Mimmo was about to strike again, but I grabbed his arm. Mimmo went berserk when he saw me interfering in his disciplining of his wife. He tried to hit me with his free hand, but I deflected the blow and held both of Mimmo’s arms to his side.
“No, signore,” I said respectfully in my halting Italian. “È malo.”
Mimmo let loose with a salvo of Italian profanity that would help clarify the graffiti written on the walls and bridges around Rome when I later was exploring the margins of the old city with Leah. I caught the word morte, which made me think that Mimmo was threatening murder, and the word stronzo, which was an all-inclusive street term roughly equivalent to “asshole.”
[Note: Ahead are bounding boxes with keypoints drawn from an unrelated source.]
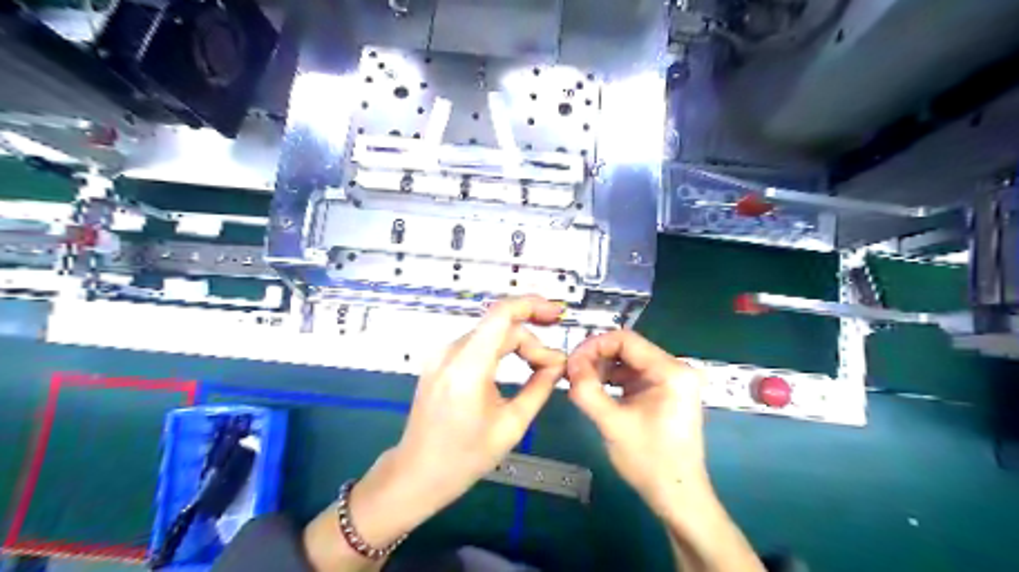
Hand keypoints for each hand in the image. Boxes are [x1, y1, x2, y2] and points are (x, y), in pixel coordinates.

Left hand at [341, 294, 565, 549]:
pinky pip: (477, 343)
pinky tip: (516, 363)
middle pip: (500, 327)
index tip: (558, 315)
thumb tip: (558, 364)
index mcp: (468, 367)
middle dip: (531, 340)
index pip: (502, 314)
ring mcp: (441, 354)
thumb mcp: (511, 425)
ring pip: (490, 333)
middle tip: (553, 366)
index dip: (533, 305)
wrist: (417, 472)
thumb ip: (539, 387)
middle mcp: (451, 352)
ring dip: (517, 344)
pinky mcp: (440, 361)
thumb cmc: (464, 457)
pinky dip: (500, 349)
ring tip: (539, 365)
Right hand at [565, 330, 709, 514]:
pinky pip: (634, 375)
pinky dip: (613, 380)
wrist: (677, 496)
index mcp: (671, 371)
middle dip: (596, 358)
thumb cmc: (649, 460)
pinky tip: (595, 390)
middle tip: (572, 374)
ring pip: (628, 361)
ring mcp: (671, 380)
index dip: (594, 346)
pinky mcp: (665, 391)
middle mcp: (675, 368)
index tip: (571, 362)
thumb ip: (587, 391)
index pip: (626, 340)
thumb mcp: (612, 424)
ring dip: (603, 368)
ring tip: (580, 383)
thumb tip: (568, 365)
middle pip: (627, 348)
Mimmo freed one arm and threw a roundhouse punch at my chin, but I caught the arm again and lifted Mimmo off his feet, slamming him firmly against the wall of the bakery. People had begun screaming and when I looked down I saw Leah’s terrified face. Worried for her, I tried to find a way to extricate myself gently from a scene that was assuming the dimensions of grand opera. Then Mimmo spat in my face and for a brief moment I thought about tearing the man’s head off, but again, I saw my daughter and knew that I had to disengage and do it quickly before the police came.
I placed Mimmo on the ground near Sophia, who had begun to scream at me to put her husband down. Then I picked up Leah and said “Mi dispiace” to Mimmo and his wife several times. A number of the women in the crowd began cheering and clapping as we walked swiftly away. When I heard a police car approaching I was suddenly filled with dread.
I dise
ngaged from the crowd cleanly but then every eye in the Campo was on me as we walked swiftly toward our apartment. We ducked into a café on the Vicolo del Gallo where I often took Leah in the afternoon for ice cream. The proprietress was a motherly, solicitous woman who paid great attention to Leah and gave her a piece of candy every time she learned a new Italian word.
I ordered a cappuccino for myself, and ice cream for my daughter, and failed to note that I had been followed into the café by Signor De Angelo. The signora fixed Leah an ice cream first, then made my cappuccino in that elaborate hissing ceremony that Italians perform with such style. I did not hear or see Mimmo De Angelo buy a bottle of beer or drink it.
The next thing I knew the base of the bottle had caught me just above the eyebrow and the side of my face went numb as blood poured down it. I caught Mimmo’s arm on the second downswing, lifted the much smaller man into the air, and laid him down on the zinc bar flat on his stomach. Leah was screaming and so was the proprietress and so was Sophia and so it seemed was half of Rome as I held Mimmo flat on the bar and watched in the mirror the blood run down my face. Then I ran with Mimmo, sliding him like a sack of laundry down the bar, picking up speed. For ten feet, I ran with Mimmo, knocking off glasses and coffee cups and spoons as I held him by his belt and the back of his shirt. When the bar ended, I let go and Mimmo flew through the air, over a table of surprised customers, and crashed into a pinball machine in a shower of glass and noise and blood.
That night, Leah and I stayed at the Regina Coeli prison on the Tiber River listening to the Roman women on the Janiculum hill calling to their lovers in the prison below. A prison doctor sewed up the cut along my eyebrow with five stitches and argued with the administrator of the prison that Leah was an orphan whose mother had just died and could not be separated from me for any reason. The guard who took Leah and me to a cell asked me what kind of pasta I would like for dinner and did I prefer red wine or white with my meal. Later, I wrote an article for European Travel and Life on my stay in prison and awarded the prison restaurant two stars.